Stored data:
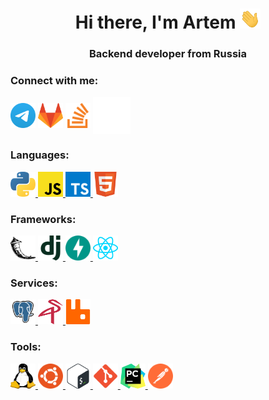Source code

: <h1 align="center">Hi there, I'm Artem
<img src="images/Hi.gif" height="32"/></h1>
<h3 align="center">Backend developer from Russia</h3>

### Connect with me:
<p align="left">
<a href="https://t.me/rustyslav" target="_blank"><img align="center" src="icons/social/Telegram.svg" alt="telegram" height="40" width="40" /></a>
<a href="https://gitlab.com/golovinartem2004" target="_blank"><img align="center" src="icons/social/gitlab.svg" alt="gitlab" height="40" width="40" /></a>
<a href="https://stackoverflow.com/users/15716664/rustyguard" target="_blank"><img align="center" src="icons/social/stackoverflow.svg" alt="stackoverflow" height="40" width="40" /></a>
<a href="https://habr.com/ru/users/RustyGuard/" target="_blank"><img align="center" src="icons/social/habr.svg" alt="habr" height="60" width="60" /></a>
</p>

### Languages:
<p align="left"> 

<a href="https://www.python.org" target="_blank" rel="noreferrer"> <img src="icons/langs/python.svg" alt="python" width="40" height="40"/> </a> 
<a href="https://www.javascript.com/" target="_blank" rel="noreferrer"> <img src="icons/langs/javascript.svg" alt="js" width="40" height="40"/> </a>
<a href="https://www.typescriptlang.org/" target="_blank" rel="noreferrer"> <img src="icons/langs/typescript.svg" alt="ts" width="40" height="40"/> </a>
<a href="https://www.w3.org/html/" target="_blank" rel="noreferrer"> <img src="icons/langs/HTML5.svg" alt="html5" width="40" height="40"/> </a> 
</p>

### Frameworks:

<p align="left"> 

<a href="https://flask.palletsprojects.com/" target="_blank" rel="noreferrer"> <img src="icons/frameworks/flask.svg" alt="flask" width="40" height="40"/> </a>
<a href="https://www.djangoproject.com/" target="_blank" rel="noreferrer"> <img src="icons/frameworks/django.svg" alt="django" width="40" height="40"/> </a>
<a href="https://fastapi.tiangolo.com/" target="_blank" rel="noreferrer"> <img src="icons/frameworks/fastapi.svg" alt="fastapi" width="40" height="40"/> </a> 
<a href="https://reactjs.org/" target="_blank" rel="noreferrer"> <img src="icons/frameworks/reactjs.svg" alt="reactjs" width="40" height="40"/> </a> 
</p>

### Services:
<p align="left"> 
<a href="https://www.postgresql.org/" target="_blank" rel="noreferrer"> <img src="icons/services/postgresql.svg" alt="postgresql" width="40" height="40"/> </a> 
<a href="https://min.io/" target="_blank" rel="noreferrer"> <img src="icons/services/minio.svg" alt="minio" width="40" height="40"/> </a> 
<a href="https://www.rabbitmq.com/" target="_blank" rel="noreferrer"> <img src="icons/services/rabbitmq.svg" alt="rabbitmq" width="40" height="40"/> </a> 
</p>

### Tools:
<p align="left"> 
<a href="https://www.linux.org/" target="_blank" rel="noreferrer"> <img src="icons/tools/linux.svg" alt="linux" width="40" height="40"/> </a> 
<a href="https://ubuntu.com/" target="_blank" rel="noreferrer"> <img src="icons/tools/ubuntu.svg" alt="ubuntu" width="40" height="40"/> </a> 
<a href="https://www.gnu.org/software/bash/" target="_blank" rel="noreferrer"> <img src="icons/tools/Bash.svg" alt="bash" width="40" height="40"/> </a> 
<a href="https://git-scm.com/" target="_blank" rel="noreferrer"> <img src="icons/tools/git.svg" alt="git" width="40" height="40"/> </a> 
<a href="https://www.jetbrains.com/pycharm/" target="_blank" rel="noreferrer"> <img src="icons/tools/PyCharm.svg" alt="pycharm" width="40" height="40"/> </a> 
<a href="https://www.postman.com/" target="_blank" rel="noreferrer"> <img src="icons/tools/postman.svg" alt="postman" width="40" height="40"/> </a> 
</p>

§ **ABOUT THIS TASK**:
Reproduce everything from the line containing "there, I'm Artem" down to the line containing "developer from Russia</h3>", including both of those lines.

§ **WRITTEN SOLUTION**:
: <h1 align="center">Hi there, I'm Artem
<img src="images/Hi.gif" height="32"/></h1>
<h3 align="center">Backend developer from Russia</h3>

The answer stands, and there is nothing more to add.